Another interesting aspect for the future is to understand how the modulation of pain induced by expectation, by conditioning, and by learning is integrated across systems, such as the opioid, dopamine, and vasopressin systems.
Clinically, I have hope that we can actually harness placebo mechanisms to help patients cope with pain. Placebo analgesia can be thought of as a kind of inner healing system, and we don't really take advantage of it. The goal will be to develop strategies to harness placebo analgesia in real-world settings by empowering our expectations, for instance, or by improving the doctor-patient relationship. Placebo analgesia is really an example of the complexity of pain modulation and the necessity of a multidisciplinary approach to pain management.
What is the biggest challenge facing young scientists?
Science is quite competitive, and so one of the challenges is to identify an area of research where you can contribute with passion, creativity, and novelty. When you have this kind of attitude and motivation, other challenges, like finding a position or a grant, are easier to face.
If you could have dinner with one scientist, living or dead, in the pain field or outside of the pain field, who would it be and why?

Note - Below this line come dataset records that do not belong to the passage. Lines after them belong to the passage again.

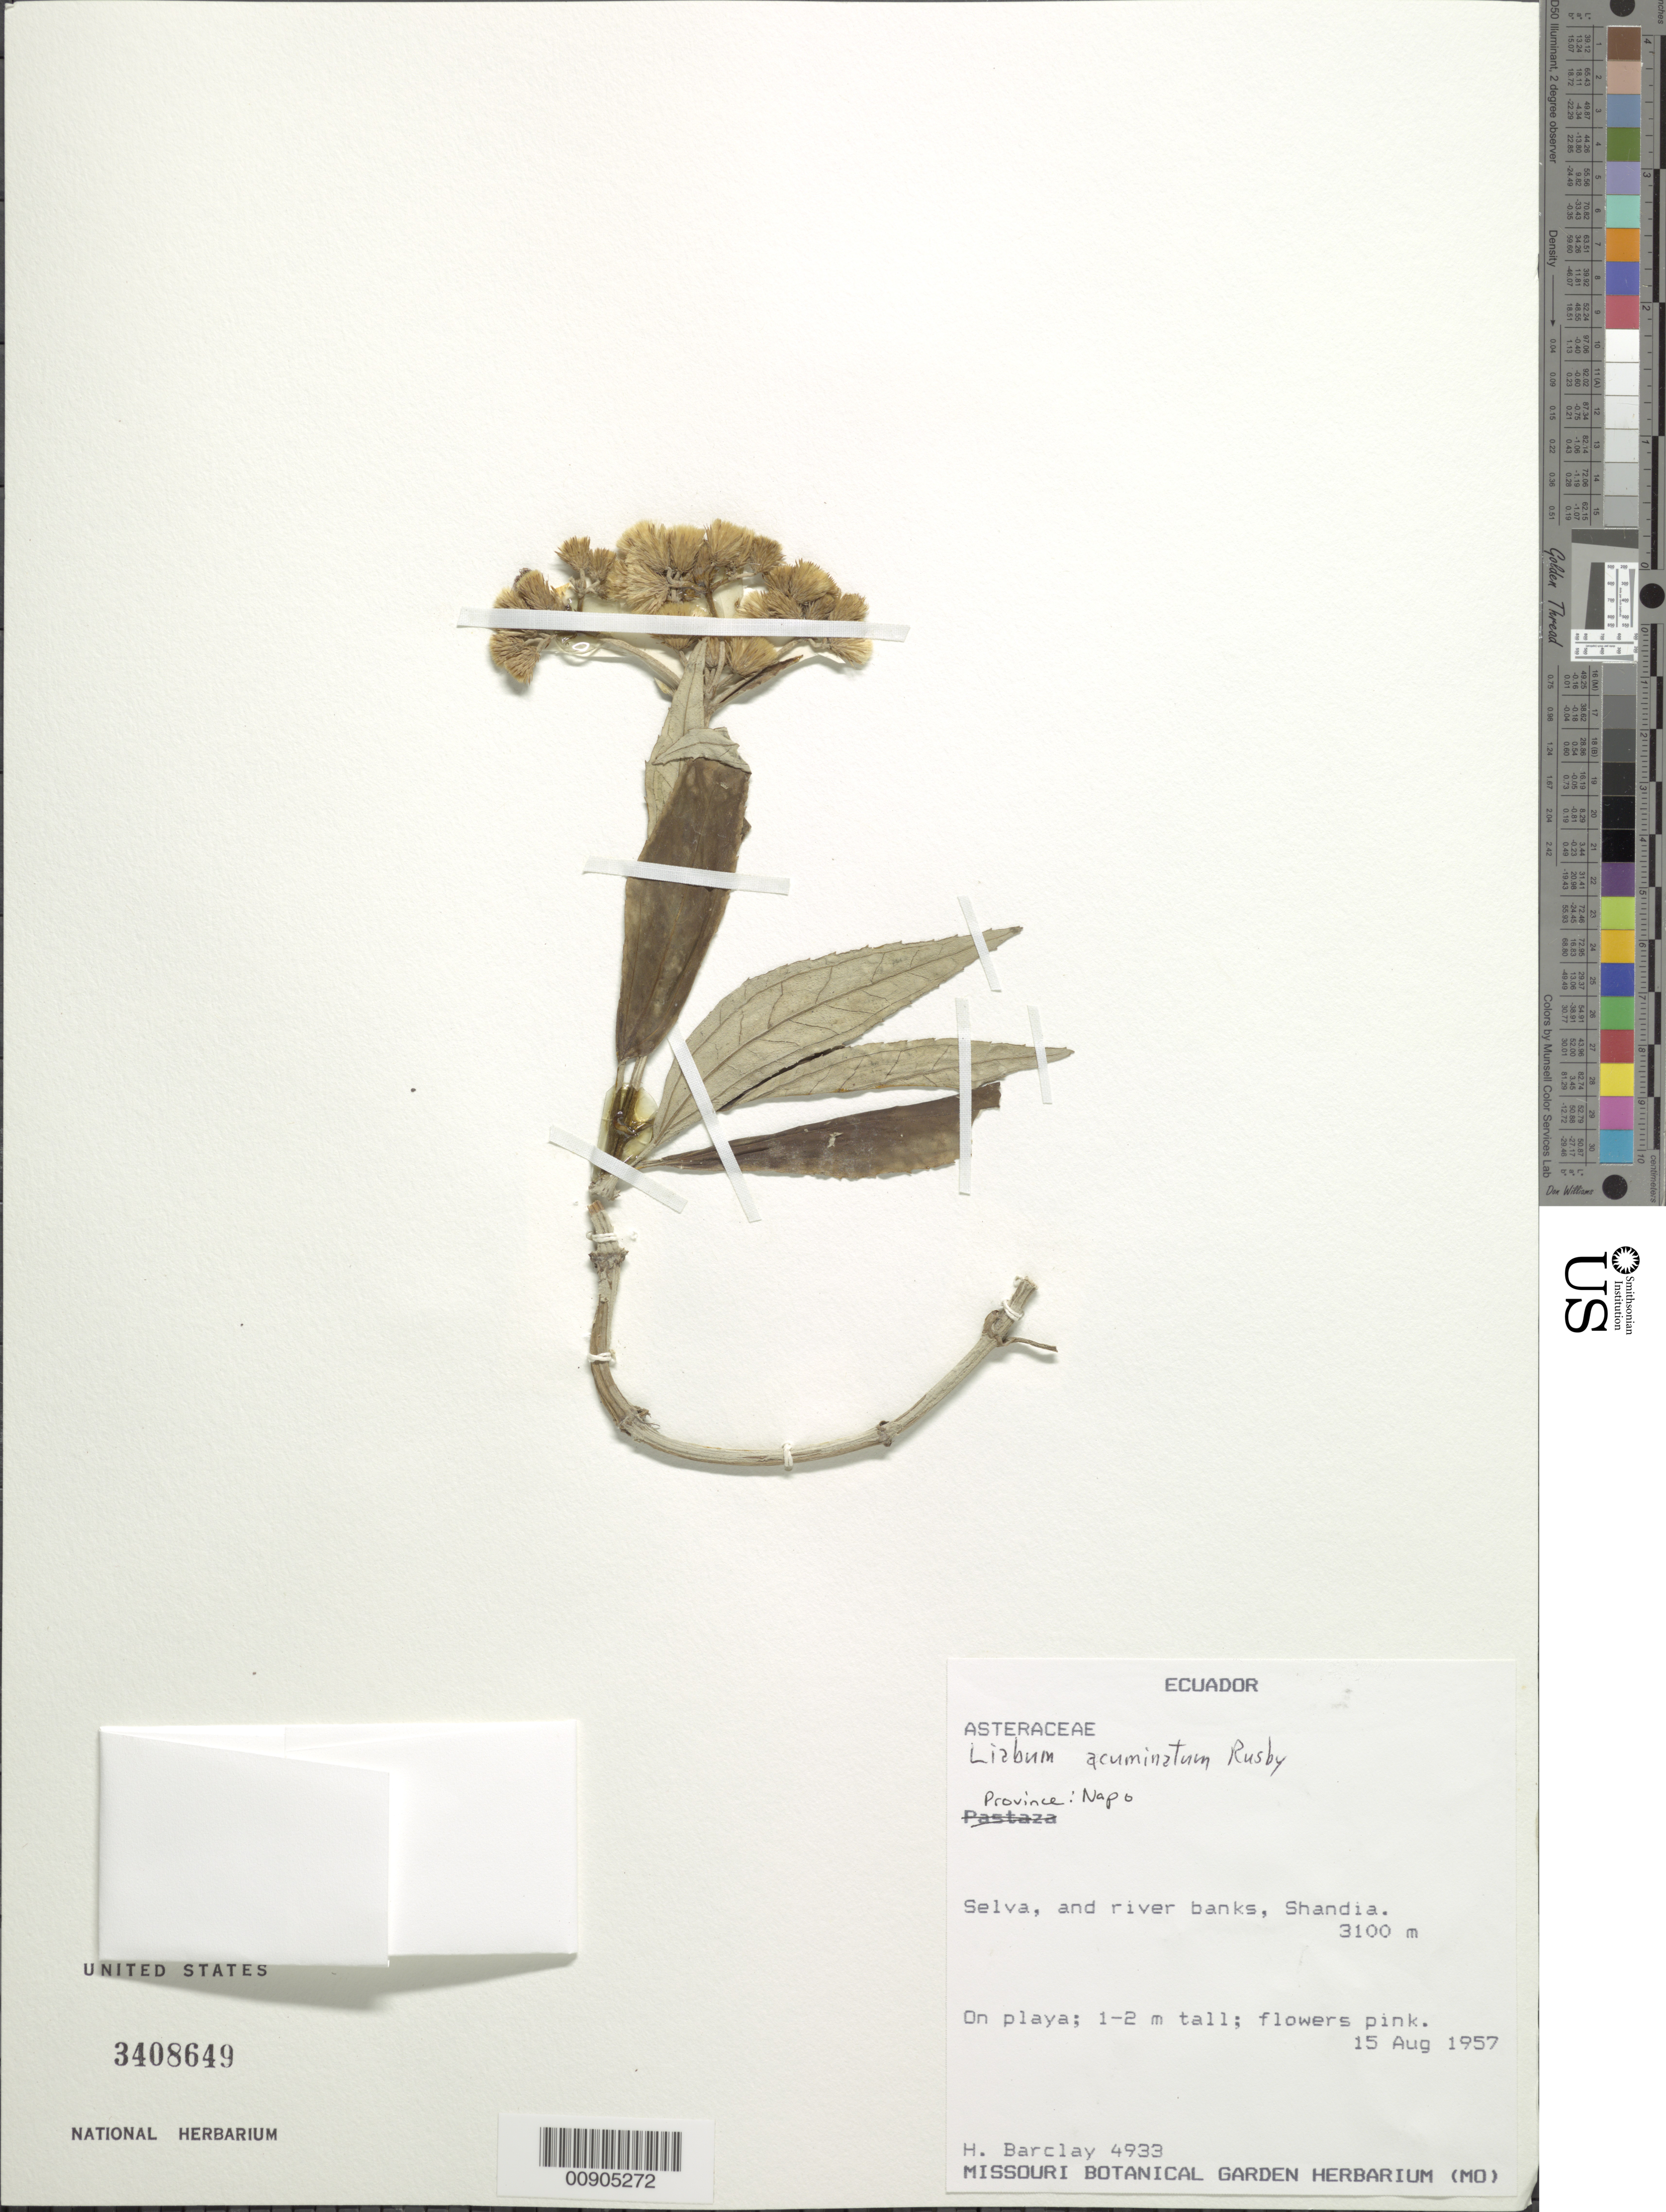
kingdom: Plantae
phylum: Tracheophyta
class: Magnoliopsida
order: Asterales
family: Asteraceae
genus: Liabum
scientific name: Liabum acuminatum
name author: Rusby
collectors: H. G. Barclay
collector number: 4933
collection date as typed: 15 August 1957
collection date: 1957-08-15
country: Ecuador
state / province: Napo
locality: Shandia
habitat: Selva and river banks; on playa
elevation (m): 3100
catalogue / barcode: US 3408649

I would love to have dinner with Eric Kandel. When I started my medical degree and was studying neurophysiology, I decided to read his book [Principles of Neural Science] to learn more about brain physiology. It was inspiring, and I decided eventually to do a PhD in neuroscience once I finished my medical degree. At the end of my PhD, I actually met Kandel in person, but I was too young to fully appreciate meeting him. Now that I am wiser than before in science, I would appreciate it more.
When you're not doing science, what are you doing? Any hobbies?
I love music. For example, I regularly attend the Baltimore Symphony Orchestra to listen to classical and contemporary music. I also like to volunteer.
Is there anything else you’d like to mention that we haven’t discussed?
Considering the influence that Kandel’s book had on me, I think we should introduce, in any basic book on neuroscience, a chapter on placebo analgesia/descending pain modulation for PhD students in neuroscience. This is something that doesn’t get covered in graduate programs, and I think it's a real need. We are learning a lot about placebo analgesia and brain modulatory systems, and it's time to consider this with the seriousness that other big topics in neuroscience receive.